Obsession and Passion
When I woke up about 90 minutes ago, I was dreaming about debugging system processes. It was like I was drawn into it against my will, but it is my nature to do so. When I see that something isn’t working or making sense, I am compelled to do something about it.
When I blinked awake, it was clear to me that this was a missing part of my identity puzzle. If there’s something that I’m passionate about, it’s figuring out what’s going on and why. I’ve always known this, and at the same time I haven’t framed it in terms of things my identity. Let’s list what I have so far:
- Art & Design in the archetypical sense
- Making Sense of things visually
- Storytelling as a way of relating people and experience
- The Pursuit of Purpose, Passion, and Happiness as qualities that are important to me and the people around me
Add to this:
- The drive to understand “why” that underpins my very personality at a compulsive level.
This last element is the internal motivating force that I had never identified. In my older post on finding passion, I had come to the conclusion that positive, conscientious people were important for my sense of well-being, and that I was extrinsically motivated. I was bummed that I didn’t have an intrinsic motivation for doing things, and set about establishing a framework to provide the necessary social interaction. The realization that understanding things is the intrinsic motivating force in me balances the equation.
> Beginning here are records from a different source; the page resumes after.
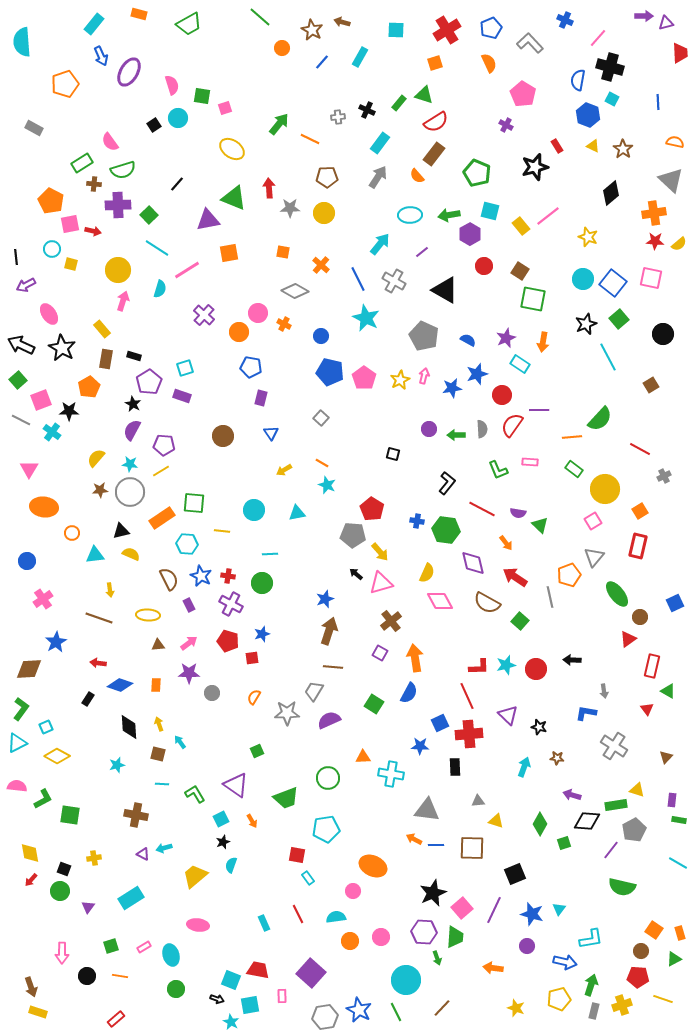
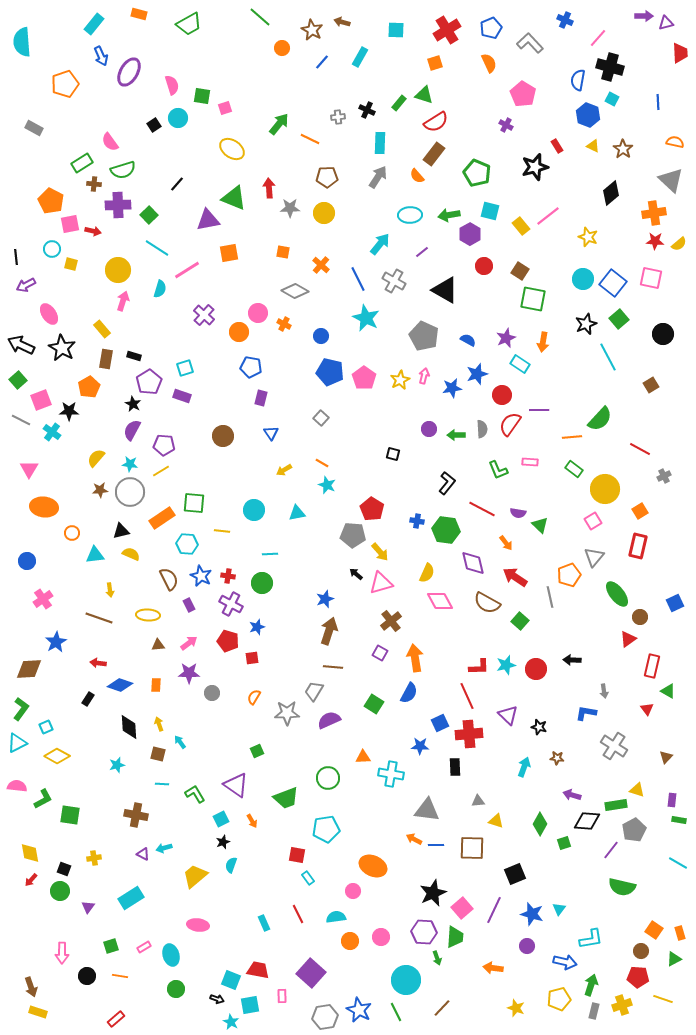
cyan rectangle at (380, 143): rotated 35 degrees counterclockwise
red semicircle at (512, 425): moved 2 px left, 1 px up
blue star at (262, 634): moved 5 px left, 7 px up
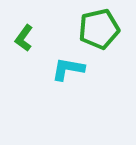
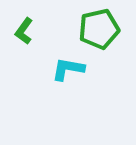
green L-shape: moved 7 px up
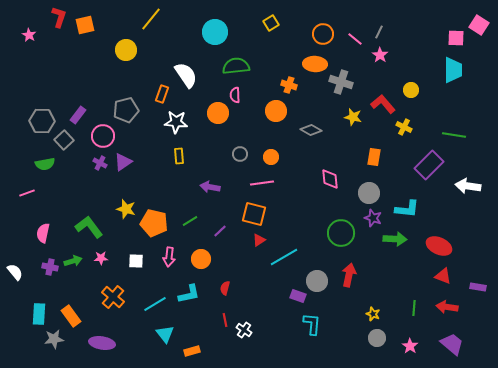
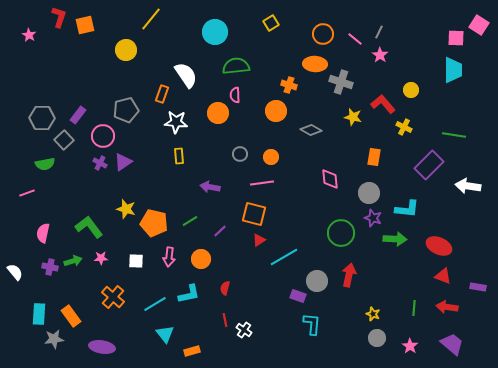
gray hexagon at (42, 121): moved 3 px up
purple ellipse at (102, 343): moved 4 px down
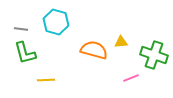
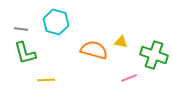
yellow triangle: rotated 16 degrees clockwise
pink line: moved 2 px left
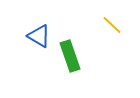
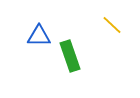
blue triangle: rotated 30 degrees counterclockwise
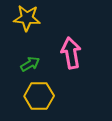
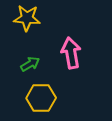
yellow hexagon: moved 2 px right, 2 px down
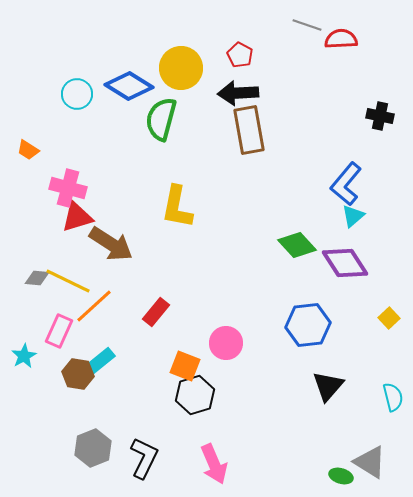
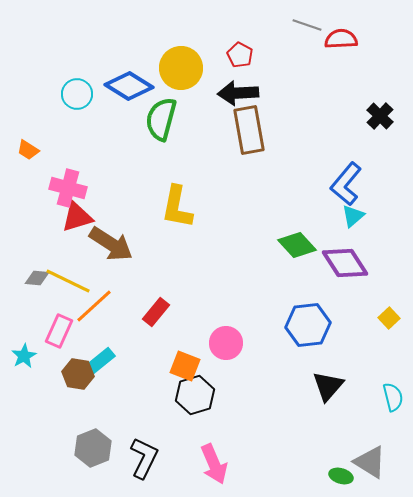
black cross: rotated 32 degrees clockwise
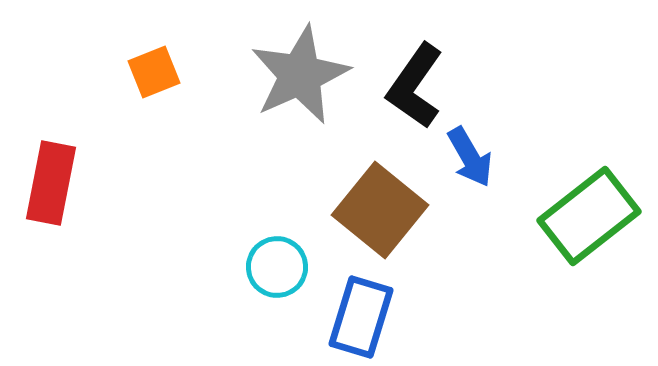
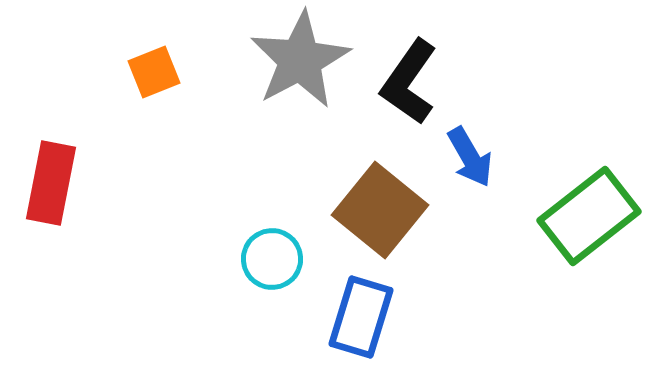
gray star: moved 15 px up; rotated 4 degrees counterclockwise
black L-shape: moved 6 px left, 4 px up
cyan circle: moved 5 px left, 8 px up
And when i woke up, the phrase on my lips was “Hey, I’m an investigative designer!“
So what is it? I’ll have to write that up later, but the basic gist is this:
- I have a compulsive need to understand the “why” of things so I can reconstruct what’s really going on. This is a process of investigation; this post on the frustrations of math education is pretty representative on my mentality.
- Armed with insight from the understanding, I can then prescribe the corrective or creative action.
- Because the insight and the followup action are so closely tied together, having mastery of the tools is very important to me so I can explain it to people who can do the work in terms they understand. This goes beyond software like Photoshop too; being able to understand the context of business, psychology, and culture is just as important (and fascinating) to me.
As I review this list, I’m also realizing that “investigation” is the part I like the most, with “design” actually being a secondary interest. In other words, I’m driven by the desire to understand and identify the essence of a challenge first, while the actual “act of making” is secondary. It’s when I can make a personal connection through design that I get excited anew, and without that in-person reinforcement I tend to lose interest.
It’s been a while since I’ve had a late-night brainfart like this, and I’m going to pay for it tomorrow morning. However, I feel like I’m getting a little closer to establishing what it is that I do, even though I’m not really that much closer to figuring out how to describe it in real world terms.